Shurley was named to only nine committees in the third session, including the bill for the sale of the Lincolnshire estates of Herbert Pelham*, the kinsman of his neighbour, Thomas Pelham† of Laughton. On 4 Dec. 1606 he spoke in the debate concerning the impact of the Union with Scotland on escuage, the feudal tenure of military service, and a week later he was appointed to prepare for a conference with the Lords about the Union. On the same day a motion by Shurley prompted Richard Digges to report from the sub-committee concerning the potential impact of the Union on the English shipping industry. He does not appear to have been entirely happy with what Digges said, and queried his exposition of the navigation laws.21 On 5 June Shurley spoke against Nicholas Fuller’s proposed clause allowing witnesses to defendants in Border trials, arguing ‘for defence of the law as it stands’.22 He was appointed to 11 committees in the fourth session, including two which may have been of interest to him for professional reasons, for bills relating to forcible entries (24 Feb. 1610) and warrants of attorney (29 Mar.), but he made no recorded speeches. He left no trace in the meagre records of the fifth session.23

Shurley was probably in his late sixties by 1614 and his age may have deterred him from seeking re-election. He died at Lewes on 2 Oct. 1616, leaving property there and at nearby Ringmer as well as the manor of Broadwater in West Sussex. He was buried three days later in All Saints’ church ‘in the alley of the little side chapel’. As his eldest son was still a minor, his widow purchased his wardship for £100. No will or administration has been found. His descendants became extinct in the male line in 1637 without further parliamentary service.24

Ref Volumes: 1604-1629

Author: Alan Davidson

Notes

  • 1. Age calculated from date of admiss. to Queens’, Camb.
  • 2. Suss. Gens.: Lewes Centre comp. J. Comber, 252-4; Al. Cant.; M. Temple Admiss.; W.H. Challen, ‘Kyme Fam. of Lewes’, Suss. Arch. Colls. c. 119-21.
  • 3. Notes of Post Mortem Inquisitions taken in Suss. ed. E.W.T. Attree (Suss. Rec. Soc. xiv), 206.
  • 4. Readers and Readings in the Inns of Ct. and Chancery ed. J.H. Baker (Selden Soc. suppl. ser. xiii), 168, 170, 211.
  • 5. MTR, 413, 422, 430.
  • 6. HMC 13th Rep.
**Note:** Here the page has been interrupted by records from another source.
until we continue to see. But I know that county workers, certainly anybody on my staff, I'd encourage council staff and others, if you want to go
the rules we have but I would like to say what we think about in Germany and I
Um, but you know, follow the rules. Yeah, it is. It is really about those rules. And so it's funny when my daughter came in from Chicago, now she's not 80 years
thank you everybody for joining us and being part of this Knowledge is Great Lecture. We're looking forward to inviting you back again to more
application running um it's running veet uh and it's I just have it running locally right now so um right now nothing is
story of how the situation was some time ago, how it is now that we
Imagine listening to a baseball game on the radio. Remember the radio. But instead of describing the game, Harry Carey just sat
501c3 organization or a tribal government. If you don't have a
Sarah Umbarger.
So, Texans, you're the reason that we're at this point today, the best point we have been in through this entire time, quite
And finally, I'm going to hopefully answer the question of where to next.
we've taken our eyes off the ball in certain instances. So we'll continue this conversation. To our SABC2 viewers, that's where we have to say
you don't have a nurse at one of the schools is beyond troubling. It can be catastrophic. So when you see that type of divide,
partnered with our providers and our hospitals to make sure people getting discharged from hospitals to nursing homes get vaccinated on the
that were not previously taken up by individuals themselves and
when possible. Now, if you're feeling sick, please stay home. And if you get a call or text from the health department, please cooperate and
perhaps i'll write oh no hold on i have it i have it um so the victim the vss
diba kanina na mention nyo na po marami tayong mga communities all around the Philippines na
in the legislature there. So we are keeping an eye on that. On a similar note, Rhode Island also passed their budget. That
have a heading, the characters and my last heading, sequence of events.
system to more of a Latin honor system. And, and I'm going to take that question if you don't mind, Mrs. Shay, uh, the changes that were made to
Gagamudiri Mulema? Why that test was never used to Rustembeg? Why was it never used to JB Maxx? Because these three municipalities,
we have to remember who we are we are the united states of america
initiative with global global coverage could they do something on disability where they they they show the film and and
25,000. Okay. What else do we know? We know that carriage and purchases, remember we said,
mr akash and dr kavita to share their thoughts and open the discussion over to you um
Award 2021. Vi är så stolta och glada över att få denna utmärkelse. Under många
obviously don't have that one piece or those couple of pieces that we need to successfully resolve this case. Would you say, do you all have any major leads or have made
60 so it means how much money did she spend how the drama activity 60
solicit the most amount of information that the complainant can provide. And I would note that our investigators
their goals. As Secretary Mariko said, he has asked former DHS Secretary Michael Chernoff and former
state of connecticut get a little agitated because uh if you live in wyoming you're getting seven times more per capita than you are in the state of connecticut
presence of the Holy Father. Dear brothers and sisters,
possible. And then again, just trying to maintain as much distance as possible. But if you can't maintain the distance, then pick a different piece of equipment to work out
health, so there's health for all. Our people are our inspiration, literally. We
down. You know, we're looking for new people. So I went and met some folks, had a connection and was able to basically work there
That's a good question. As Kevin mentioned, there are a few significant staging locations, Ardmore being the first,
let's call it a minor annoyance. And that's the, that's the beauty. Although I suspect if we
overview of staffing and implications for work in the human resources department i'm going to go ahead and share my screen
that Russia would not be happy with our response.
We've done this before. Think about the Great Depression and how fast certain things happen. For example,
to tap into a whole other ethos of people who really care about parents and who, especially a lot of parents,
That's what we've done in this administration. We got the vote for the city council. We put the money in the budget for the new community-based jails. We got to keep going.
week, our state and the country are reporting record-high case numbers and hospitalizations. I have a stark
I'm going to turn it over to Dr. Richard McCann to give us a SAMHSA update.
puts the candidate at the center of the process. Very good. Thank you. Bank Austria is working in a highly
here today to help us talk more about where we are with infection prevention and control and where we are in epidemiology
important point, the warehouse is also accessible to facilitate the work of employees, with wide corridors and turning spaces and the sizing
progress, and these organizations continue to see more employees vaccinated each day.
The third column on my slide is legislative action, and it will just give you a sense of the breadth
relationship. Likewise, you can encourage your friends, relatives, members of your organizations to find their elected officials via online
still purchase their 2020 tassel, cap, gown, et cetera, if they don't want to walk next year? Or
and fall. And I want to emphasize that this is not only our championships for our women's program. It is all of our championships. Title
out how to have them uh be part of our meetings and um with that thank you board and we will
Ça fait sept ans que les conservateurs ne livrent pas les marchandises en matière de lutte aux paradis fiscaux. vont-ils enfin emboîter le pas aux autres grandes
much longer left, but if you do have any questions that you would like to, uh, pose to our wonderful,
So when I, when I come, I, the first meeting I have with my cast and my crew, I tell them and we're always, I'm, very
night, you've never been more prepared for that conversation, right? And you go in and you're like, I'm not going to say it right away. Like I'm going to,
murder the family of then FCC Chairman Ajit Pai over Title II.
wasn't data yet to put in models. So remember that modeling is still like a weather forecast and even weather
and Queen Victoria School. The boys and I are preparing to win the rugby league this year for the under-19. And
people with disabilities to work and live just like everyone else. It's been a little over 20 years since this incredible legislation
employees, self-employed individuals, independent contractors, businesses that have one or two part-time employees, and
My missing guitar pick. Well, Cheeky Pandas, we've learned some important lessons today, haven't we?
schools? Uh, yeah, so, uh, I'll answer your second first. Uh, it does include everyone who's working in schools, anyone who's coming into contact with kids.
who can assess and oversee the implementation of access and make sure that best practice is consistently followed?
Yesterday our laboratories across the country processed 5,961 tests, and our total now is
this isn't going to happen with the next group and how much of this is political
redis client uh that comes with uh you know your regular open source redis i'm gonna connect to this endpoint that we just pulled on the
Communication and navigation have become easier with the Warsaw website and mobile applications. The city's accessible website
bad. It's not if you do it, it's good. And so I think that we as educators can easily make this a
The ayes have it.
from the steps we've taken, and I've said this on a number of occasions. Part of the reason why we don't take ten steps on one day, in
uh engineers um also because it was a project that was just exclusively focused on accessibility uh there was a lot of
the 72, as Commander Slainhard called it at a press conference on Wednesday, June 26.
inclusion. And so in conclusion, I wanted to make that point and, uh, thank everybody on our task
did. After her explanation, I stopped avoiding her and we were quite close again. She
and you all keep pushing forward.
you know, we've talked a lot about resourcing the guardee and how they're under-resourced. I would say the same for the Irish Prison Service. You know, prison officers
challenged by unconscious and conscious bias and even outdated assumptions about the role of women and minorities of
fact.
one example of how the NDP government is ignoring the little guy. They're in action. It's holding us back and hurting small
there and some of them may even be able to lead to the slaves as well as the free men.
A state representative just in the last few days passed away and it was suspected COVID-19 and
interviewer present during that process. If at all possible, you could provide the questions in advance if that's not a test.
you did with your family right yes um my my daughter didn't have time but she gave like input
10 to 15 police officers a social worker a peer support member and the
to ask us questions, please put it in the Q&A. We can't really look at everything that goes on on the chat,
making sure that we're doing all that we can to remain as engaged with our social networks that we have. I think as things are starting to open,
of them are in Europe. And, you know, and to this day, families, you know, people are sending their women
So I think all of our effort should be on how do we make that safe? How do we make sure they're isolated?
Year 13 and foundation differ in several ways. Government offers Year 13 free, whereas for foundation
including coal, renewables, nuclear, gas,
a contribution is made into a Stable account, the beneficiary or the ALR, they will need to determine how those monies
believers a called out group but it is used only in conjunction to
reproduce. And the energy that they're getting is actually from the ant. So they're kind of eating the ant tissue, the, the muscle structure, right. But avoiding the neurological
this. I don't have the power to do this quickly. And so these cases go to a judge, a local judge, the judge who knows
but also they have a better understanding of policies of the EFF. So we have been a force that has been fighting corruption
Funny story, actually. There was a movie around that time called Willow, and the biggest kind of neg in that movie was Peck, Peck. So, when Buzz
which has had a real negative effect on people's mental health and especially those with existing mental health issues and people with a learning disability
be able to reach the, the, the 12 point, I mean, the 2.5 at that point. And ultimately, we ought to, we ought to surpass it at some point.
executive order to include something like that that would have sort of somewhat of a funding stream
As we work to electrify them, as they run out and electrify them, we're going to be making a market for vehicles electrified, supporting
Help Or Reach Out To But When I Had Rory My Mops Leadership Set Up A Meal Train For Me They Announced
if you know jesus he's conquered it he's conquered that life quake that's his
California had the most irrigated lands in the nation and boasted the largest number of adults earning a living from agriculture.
IV, 137, 140, 360.
  • 7. Order of Sjts.-at-Law ed. J.H. Baker (Selden Soc. suppl. ser. v), 537.
  • 8. Cal. Assize Recs. Suss. Indictments, Eliz. ed. J.S. Cockburn, 194; Cal. Assize Recs. Suss. Indictments, Jas. I ed. J.S. Cockburn, 70.
  • 9. C181/1, ff. 27v, 57, 81, 95v, 96, 108v, 134v.
  • 10. SP14/31/1; 14/43/107.
  • 11. HP Commons, 1558-1603, iii. 378; Town Bk. of Lewes ed. L.F. Salzman (Suss. Rec. Soc. xlviii), 125.
  • 12. CJ, i. 149a, 155b.
  • 13. Ibid. 152a.
  • 14. Ibid. 986a.
  • 15. Ibid. 248b, 251b, 252a.
  • 16. Ibid. 990a.
  • 17. Ibid. 157a, 166b.
  • 18. Ibid. 270b, 277a.
  • 19. Ibid. 277b, 285a.
  • 20. Ibid. 291b, 295b.
  • 21. CJ, i. 329b, 1007b, 1009b; Bowyer Diary, 205.
  • 22. CJ, i. 1049b.
  • 23. Ibid. 399a, 416b.
  • 24. Notes of Post Mortem Inquisitions taken in Suss. 206-8; WARD 9/162, f. 240v; ‘Par. Reg. of All Saints Lewes’ ed. W.H.G.; Suss. N and Q, vii. 222.